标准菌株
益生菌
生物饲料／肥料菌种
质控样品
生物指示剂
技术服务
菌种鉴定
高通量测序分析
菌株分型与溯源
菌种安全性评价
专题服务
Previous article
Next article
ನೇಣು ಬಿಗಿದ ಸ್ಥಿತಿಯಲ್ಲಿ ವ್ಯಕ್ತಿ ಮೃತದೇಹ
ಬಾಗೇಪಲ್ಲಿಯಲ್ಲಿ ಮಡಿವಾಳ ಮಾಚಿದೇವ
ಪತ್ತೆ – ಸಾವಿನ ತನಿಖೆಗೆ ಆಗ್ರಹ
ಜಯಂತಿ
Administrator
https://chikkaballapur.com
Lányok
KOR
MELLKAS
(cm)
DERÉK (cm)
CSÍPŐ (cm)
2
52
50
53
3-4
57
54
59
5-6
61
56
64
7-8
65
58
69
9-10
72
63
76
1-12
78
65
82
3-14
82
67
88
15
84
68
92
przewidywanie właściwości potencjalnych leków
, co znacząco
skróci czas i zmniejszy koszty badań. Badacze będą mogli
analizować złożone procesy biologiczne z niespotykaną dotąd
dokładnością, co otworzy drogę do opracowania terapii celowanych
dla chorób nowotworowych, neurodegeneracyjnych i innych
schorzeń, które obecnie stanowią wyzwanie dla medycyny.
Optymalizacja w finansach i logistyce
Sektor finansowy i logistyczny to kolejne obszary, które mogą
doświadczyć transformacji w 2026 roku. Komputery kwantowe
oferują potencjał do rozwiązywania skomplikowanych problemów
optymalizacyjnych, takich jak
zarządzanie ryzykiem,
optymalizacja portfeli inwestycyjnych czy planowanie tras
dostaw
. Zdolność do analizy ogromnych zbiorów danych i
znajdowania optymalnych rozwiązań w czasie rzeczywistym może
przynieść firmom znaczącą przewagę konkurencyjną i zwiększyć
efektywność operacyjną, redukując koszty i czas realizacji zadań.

==========

*Instruction*:
Reproduce all of the lines above, character for character, keeping each on its own line in the same order.

*Result below*:
标准菌株
益生菌
生物饲料／肥料菌种
质控样品
生物指示剂
技术服务
菌种鉴定
高通量测序分析
菌株分型与溯源
菌种安全性评价
专题服务
Previous article
Next article
ನೇಣು ಬಿಗಿದ ಸ್ಥಿತಿಯಲ್ಲಿ ವ್ಯಕ್ತಿ ಮೃತದೇಹ
ಬಾಗೇಪಲ್ಲಿಯಲ್ಲಿ ಮಡಿವಾಳ ಮಾಚಿದೇವ
ಪತ್ತೆ – ಸಾವಿನ ತನಿಖೆಗೆ ಆಗ್ರಹ
ಜಯಂತಿ
Administrator
https://chikkaballapur.com
Lányok
KOR
MELLKAS
(cm)
DERÉK (cm)
CSÍPŐ (cm)
2
52
50
53
3-4
57
54
59
5-6
61
56
64
7-8
65
58
69
9-10
72
63
76
1-12
78
65
82
3-14
82
67
88
15
84
68
92
przewidywanie właściwości potencjalnych leków
, co znacząco
skróci czas i zmniejszy koszty badań. Badacze będą mogli
analizować złożone procesy biologiczne z niespotykaną dotąd
dokładnością, co otworzy drogę do opracowania terapii celowanych
dla chorób nowotworowych, neurodegeneracyjnych i innych
schorzeń, które obecnie stanowią wyzwanie dla medycyny.
Optymalizacja w finansach i logistyce
Sektor finansowy i logistyczny to kolejne obszary, które mogą
doświadczyć transformacji w 2026 roku. Komputery kwantowe
oferują potencjał do rozwiązywania skomplikowanych problemów
optymalizacyjnych, takich jak
zarządzanie ryzykiem,
optymalizacja portfeli inwestycyjnych czy planowanie tras
dostaw
. Zdolność do analizy ogromnych zbiorów danych i
znajdowania optymalnych rozwiązań w czasie rzeczywistym może
przynieść firmom znaczącą przewagę konkurencyjną i zwiększyć
efektywność operacyjną, redukując koszty i czas realizacji zadań.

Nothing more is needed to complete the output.